Would you please restate the data exactly as it stands, apart from the pictures?

═══ RECORDS FOR THIS EXERCISE

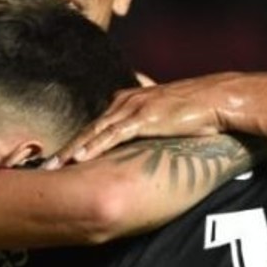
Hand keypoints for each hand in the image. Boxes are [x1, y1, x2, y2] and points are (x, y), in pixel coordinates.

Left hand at [46, 73, 240, 165]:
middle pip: (90, 127)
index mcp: (132, 100)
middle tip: (46, 166)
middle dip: (67, 147)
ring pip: (95, 131)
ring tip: (54, 167)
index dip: (80, 141)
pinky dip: (94, 147)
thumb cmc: (201, 109)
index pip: (99, 123)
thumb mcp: (171, 116)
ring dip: (73, 150)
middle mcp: (127, 102)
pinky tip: (78, 159)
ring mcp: (134, 109)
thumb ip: (156, 125)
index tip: (64, 157)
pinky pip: (112, 136)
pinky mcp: (144, 119)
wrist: (220, 99)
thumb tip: (153, 140)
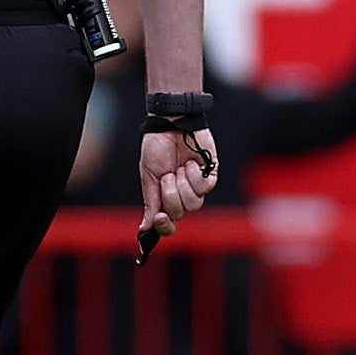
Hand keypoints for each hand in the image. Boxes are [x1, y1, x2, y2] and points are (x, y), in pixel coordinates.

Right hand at [137, 128, 218, 249]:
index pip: (168, 224)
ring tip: (179, 167)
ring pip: (194, 204)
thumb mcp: (149, 177)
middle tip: (167, 176)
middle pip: (179, 213)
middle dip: (171, 194)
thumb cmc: (157, 149)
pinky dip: (195, 175)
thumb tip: (145, 228)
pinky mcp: (210, 176)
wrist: (171, 126)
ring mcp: (197, 187)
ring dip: (183, 184)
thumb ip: (150, 203)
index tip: (159, 218)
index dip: (164, 226)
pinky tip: (191, 163)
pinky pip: (204, 187)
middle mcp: (182, 196)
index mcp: (165, 198)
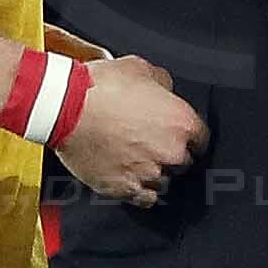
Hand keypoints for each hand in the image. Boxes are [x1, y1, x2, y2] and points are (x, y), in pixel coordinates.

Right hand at [50, 51, 200, 206]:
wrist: (66, 108)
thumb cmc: (101, 87)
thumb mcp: (139, 68)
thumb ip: (161, 83)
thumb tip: (165, 90)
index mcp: (182, 123)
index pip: (201, 140)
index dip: (188, 137)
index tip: (177, 136)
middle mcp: (171, 153)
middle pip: (183, 163)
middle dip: (170, 155)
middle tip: (151, 145)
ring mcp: (148, 174)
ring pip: (164, 182)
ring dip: (155, 174)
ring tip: (138, 162)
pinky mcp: (125, 189)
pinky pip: (145, 199)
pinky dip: (141, 192)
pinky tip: (134, 182)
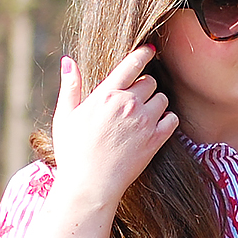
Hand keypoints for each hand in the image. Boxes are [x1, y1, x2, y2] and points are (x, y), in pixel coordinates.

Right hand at [49, 44, 178, 208]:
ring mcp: (144, 121)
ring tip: (144, 115)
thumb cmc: (73, 153)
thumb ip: (70, 86)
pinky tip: (155, 127)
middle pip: (149, 81)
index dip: (143, 54)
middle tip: (135, 99)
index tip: (150, 51)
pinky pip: (172, 119)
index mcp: (106, 94)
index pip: (132, 64)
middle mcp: (128, 103)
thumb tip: (68, 60)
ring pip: (163, 98)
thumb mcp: (65, 116)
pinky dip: (167, 120)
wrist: (90, 186)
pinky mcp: (155, 140)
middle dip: (144, 87)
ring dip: (156, 103)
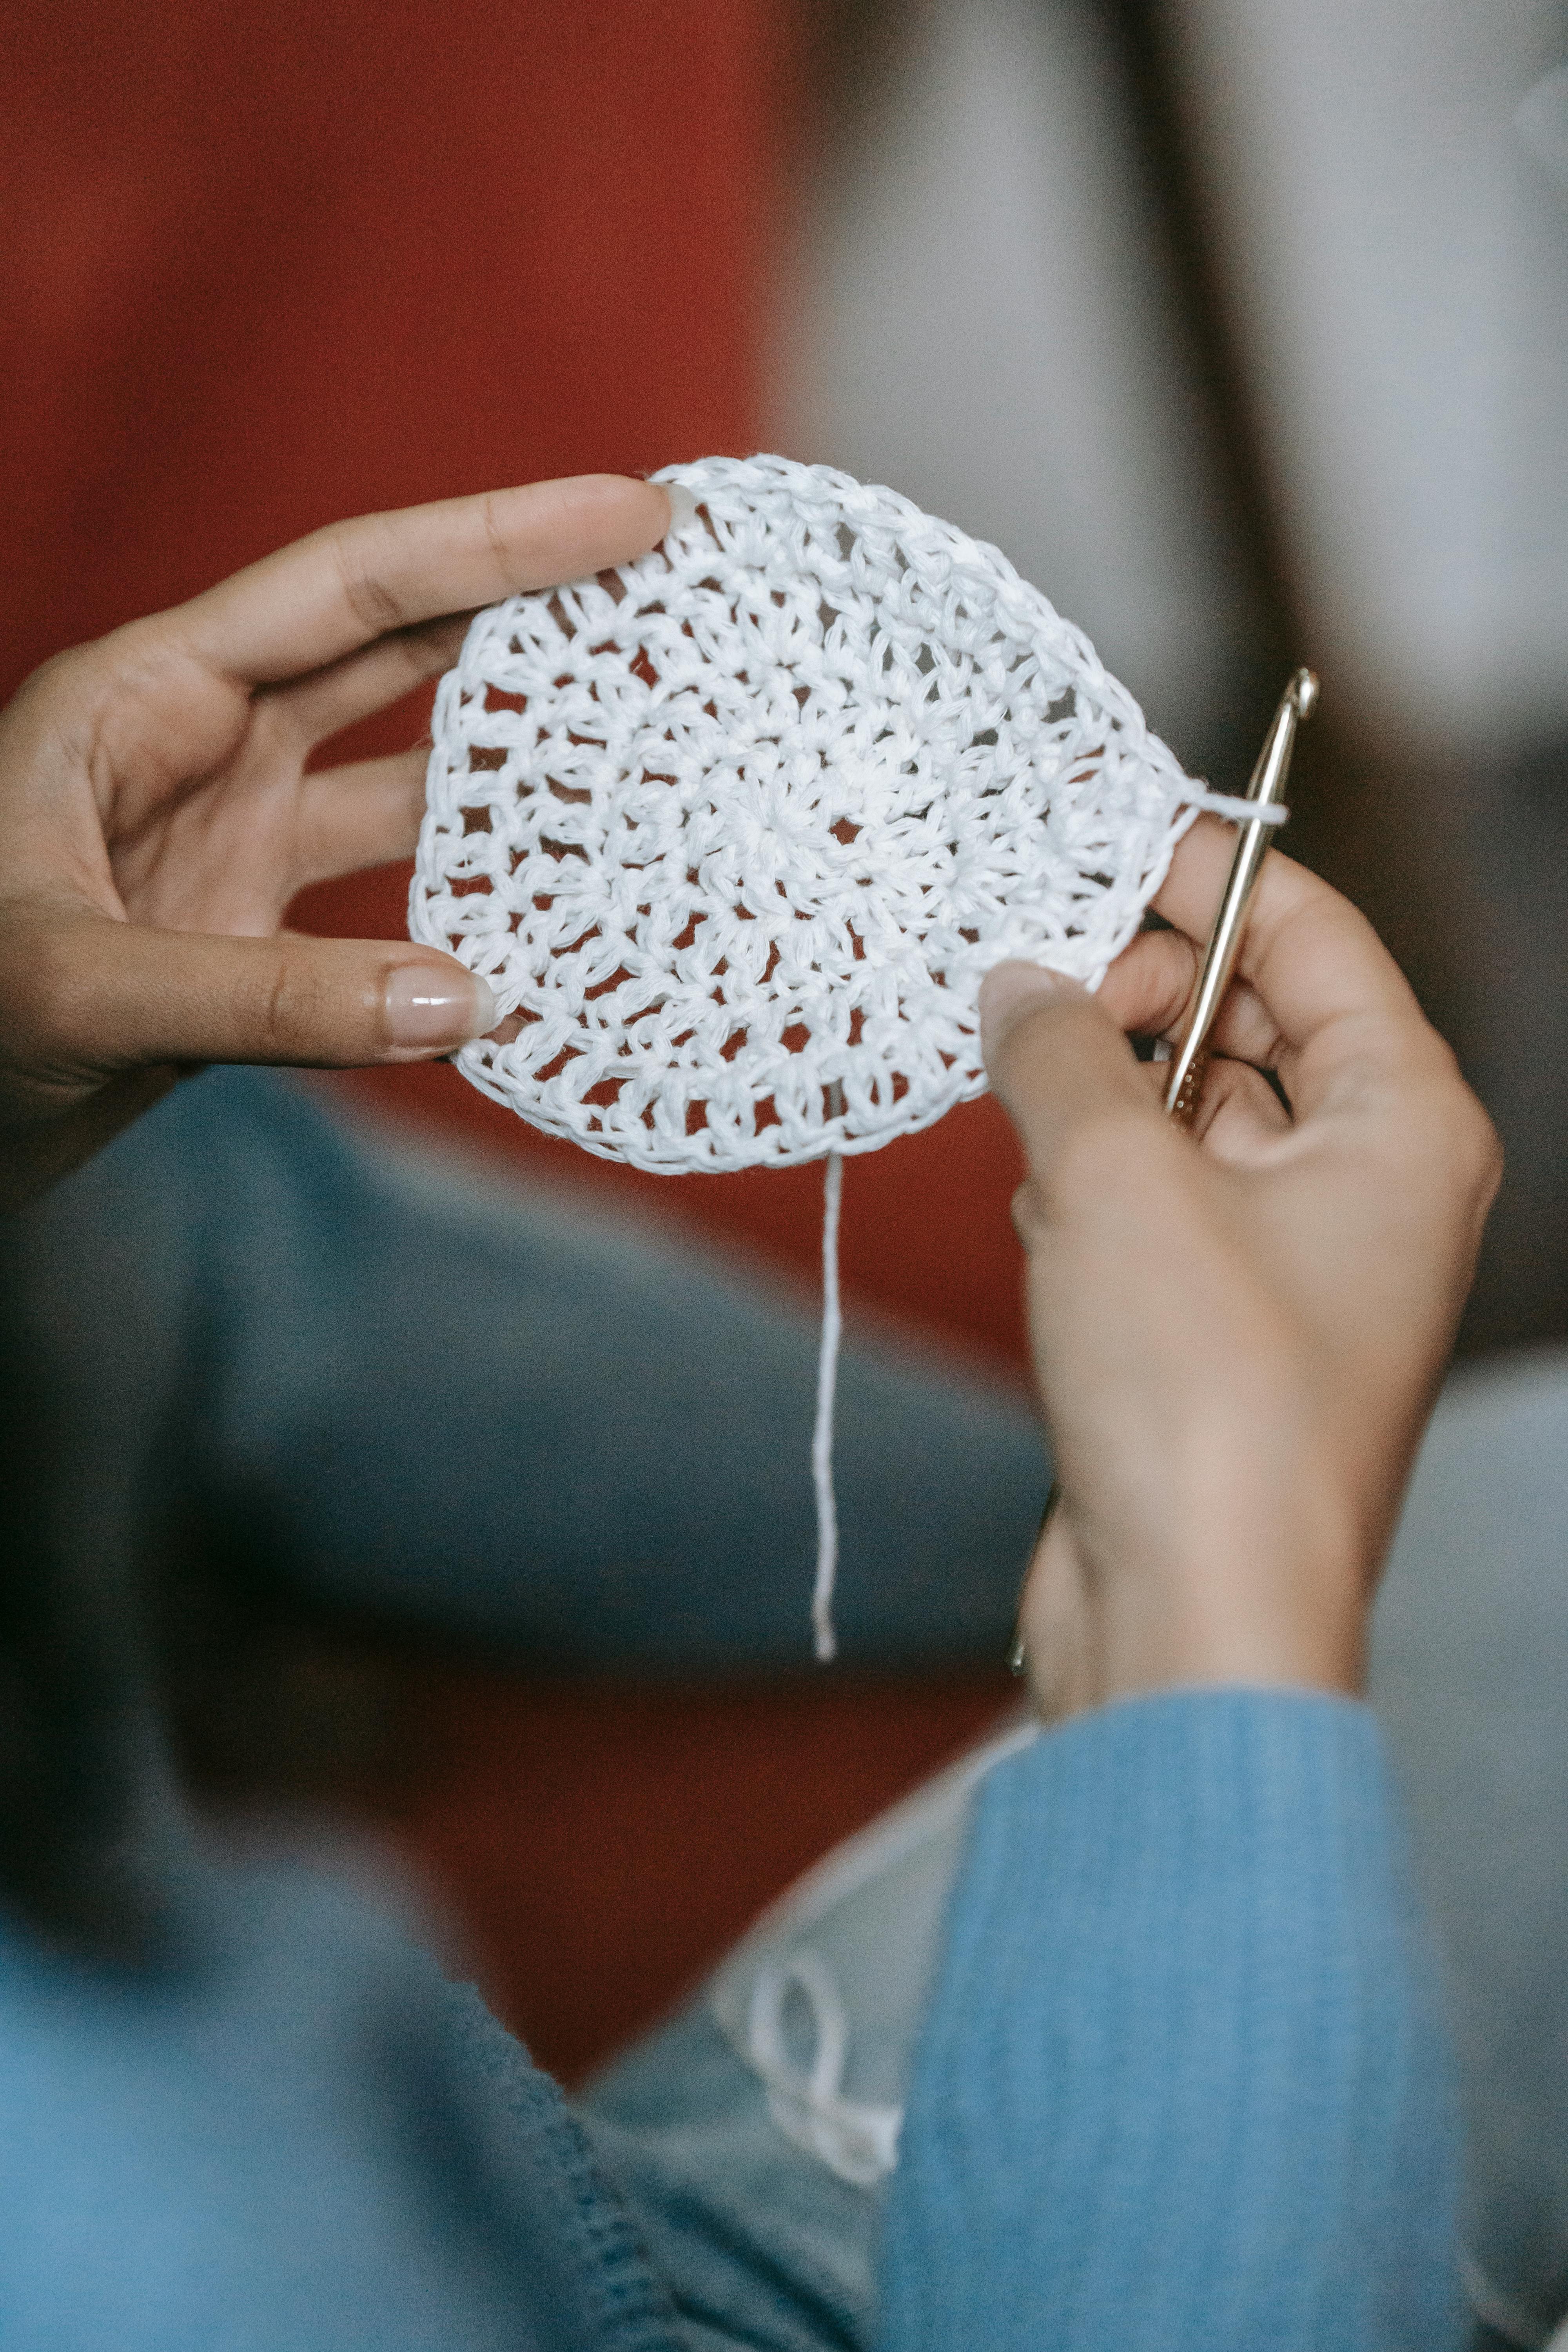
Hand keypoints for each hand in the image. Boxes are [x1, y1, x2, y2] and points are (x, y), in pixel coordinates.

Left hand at [0, 475, 672, 1208]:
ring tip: (654, 773)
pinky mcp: (248, 937)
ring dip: (520, 786)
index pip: (353, 587)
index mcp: (145, 699)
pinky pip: (387, 912)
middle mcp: (201, 751)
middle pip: (400, 656)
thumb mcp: (75, 989)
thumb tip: (466, 1002)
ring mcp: (231, 845)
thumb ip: (263, 997)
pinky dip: (469, 919)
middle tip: (679, 601)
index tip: (631, 517)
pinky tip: (553, 930)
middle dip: (535, 624)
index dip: (497, 544)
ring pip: (410, 789)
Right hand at [981, 825, 1500, 1717]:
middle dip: (1137, 999)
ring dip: (1099, 1105)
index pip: (1315, 937)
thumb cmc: (1201, 1402)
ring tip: (1038, 1129)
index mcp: (1403, 1124)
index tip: (1100, 840)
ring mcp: (1296, 1258)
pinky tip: (1045, 1225)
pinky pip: (1152, 1201)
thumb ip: (1060, 1051)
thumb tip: (1018, 983)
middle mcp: (1370, 1184)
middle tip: (1036, 997)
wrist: (1190, 1614)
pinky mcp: (1219, 1324)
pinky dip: (1089, 1192)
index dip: (1208, 875)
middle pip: (1250, 1019)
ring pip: (1186, 1113)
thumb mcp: (1112, 1178)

══════

ANSWER SPACE ▸
Hand keypoints for each hand in the image. Boxes are [x1, y1, x2, y2] and points are (x, y), in pixel coordinates.

Left hand at [46, 73, 240, 165]:
middle pip: (90, 127)
index mcp: (132, 100)
middle tip: (46, 166)
middle dip: (67, 147)
ring pip: (95, 131)
ring tip: (54, 167)
index dip: (80, 141)
pinky dip: (94, 147)
thumb cmc: (201, 109)
index pip: (99, 123)
thumb mcp: (171, 116)
ring dip: (73, 150)
middle mcp: (127, 102)
pinky tip: (78, 159)
ring mcp: (134, 109)
thumb ip: (156, 125)
index tip: (64, 157)
pinky pip: (112, 136)
pinky mcp: (144, 119)
wrist: (220, 99)
thumb tip: (153, 140)
Hand keypoints for each hand in the image. Boxes are [x1, y1, x2, y2] and points are (x, y), in pixel coordinates.

Right hand at [137, 128, 218, 249]:
index pip: (168, 224)
ring tip: (179, 167)
ring pip: (194, 204)
thumb mcp: (149, 177)
middle tip: (167, 176)
middle pip: (179, 213)
middle dip: (171, 194)
thumb cmc: (157, 149)
pinky dip: (195, 175)
thumb tip: (145, 228)
pinky mcp: (210, 176)
wrist: (171, 126)
ring mcp: (197, 187)
ring dip: (183, 184)
thumb ip: (150, 203)
index tip: (159, 218)
index dip: (164, 226)
pinky tip: (191, 163)
pinky pip: (204, 187)
middle mcp: (182, 196)
index mcp: (165, 198)
Hand keypoints for each hand in the image. Boxes are [x1, y1, x2, y2] and points are (x, y), in pixel coordinates.

Right hand at [50, 51, 200, 206]:
wrist: (66, 108)
thumb cmc: (101, 87)
thumb mcp: (139, 68)
thumb ip: (161, 83)
thumb tip: (165, 90)
index mcp: (182, 123)
index pip: (201, 140)
index dip: (188, 137)
index tip: (177, 136)
middle mcp: (171, 153)
middle pip: (183, 163)
middle dip: (170, 155)
middle tip: (151, 145)
ring mcp: (148, 174)
ring pip: (164, 182)
ring dip: (155, 174)
ring tip: (138, 162)
pinky mcp: (125, 189)
pinky pip: (145, 199)
pinky dip: (141, 192)
pinky tip: (134, 182)
Hand keypoints for each hand in the image. Boxes are [x1, y1, x2, y2] and points are (x, y), in pixel coordinates.

Right hand at [49, 44, 178, 208]:
ring mcp: (144, 121)
ring tip: (144, 115)
thumb cmc: (73, 153)
thumb ip: (70, 86)
pinky tip: (155, 127)
middle pip: (149, 81)
index dip: (143, 54)
middle tip: (135, 99)
index tip: (150, 51)
pinky pip: (172, 119)
index mcp: (106, 94)
index pip: (132, 64)
middle mcp: (128, 103)
thumb tip: (68, 60)
ring pip: (163, 98)
thumb mcp: (65, 116)
pinky dip: (167, 120)
wrist: (90, 186)
pinky mcp: (155, 140)
middle dip: (144, 87)
ring dip: (156, 103)
Hand keypoints for each hand in the image. Boxes are [x1, y1, x2, y2] and points are (x, y), in pixel coordinates.

Left hand at [0, 475, 672, 1208]:
ring tip: (654, 773)
pinky mcp: (248, 937)
ring dip: (520, 786)
index pip: (353, 587)
index mcp: (145, 699)
pinky pip: (387, 912)
middle mcp: (201, 751)
middle pip: (400, 656)
thumb mcp: (75, 989)
thumb tip: (466, 1002)
ring mcp: (231, 845)
thumb ip: (263, 997)
pinky dip: (469, 919)
middle tip: (679, 601)
index tip: (631, 517)
pinky tip: (553, 930)
middle dip: (535, 624)
index dip: (497, 544)
ring pip: (410, 789)
Right hand at [981, 825, 1500, 1717]:
middle dip: (1137, 999)
ring dip: (1099, 1105)
index pip: (1315, 937)
thumb cmc: (1201, 1402)
ring tip: (1038, 1129)
index mcp: (1403, 1124)
index tip: (1100, 840)
ring mcp: (1296, 1258)
pinky tip: (1045, 1225)
pinky pip: (1152, 1201)
thumb ip: (1060, 1051)
thumb tip: (1018, 983)
middle mcp: (1370, 1184)
middle tip: (1036, 997)
wrist: (1190, 1614)
pinky mcp: (1219, 1324)
pinky dip: (1089, 1192)
index dip: (1208, 875)
middle pip: (1250, 1019)
ring pip: (1186, 1113)
thumb mcp: (1112, 1178)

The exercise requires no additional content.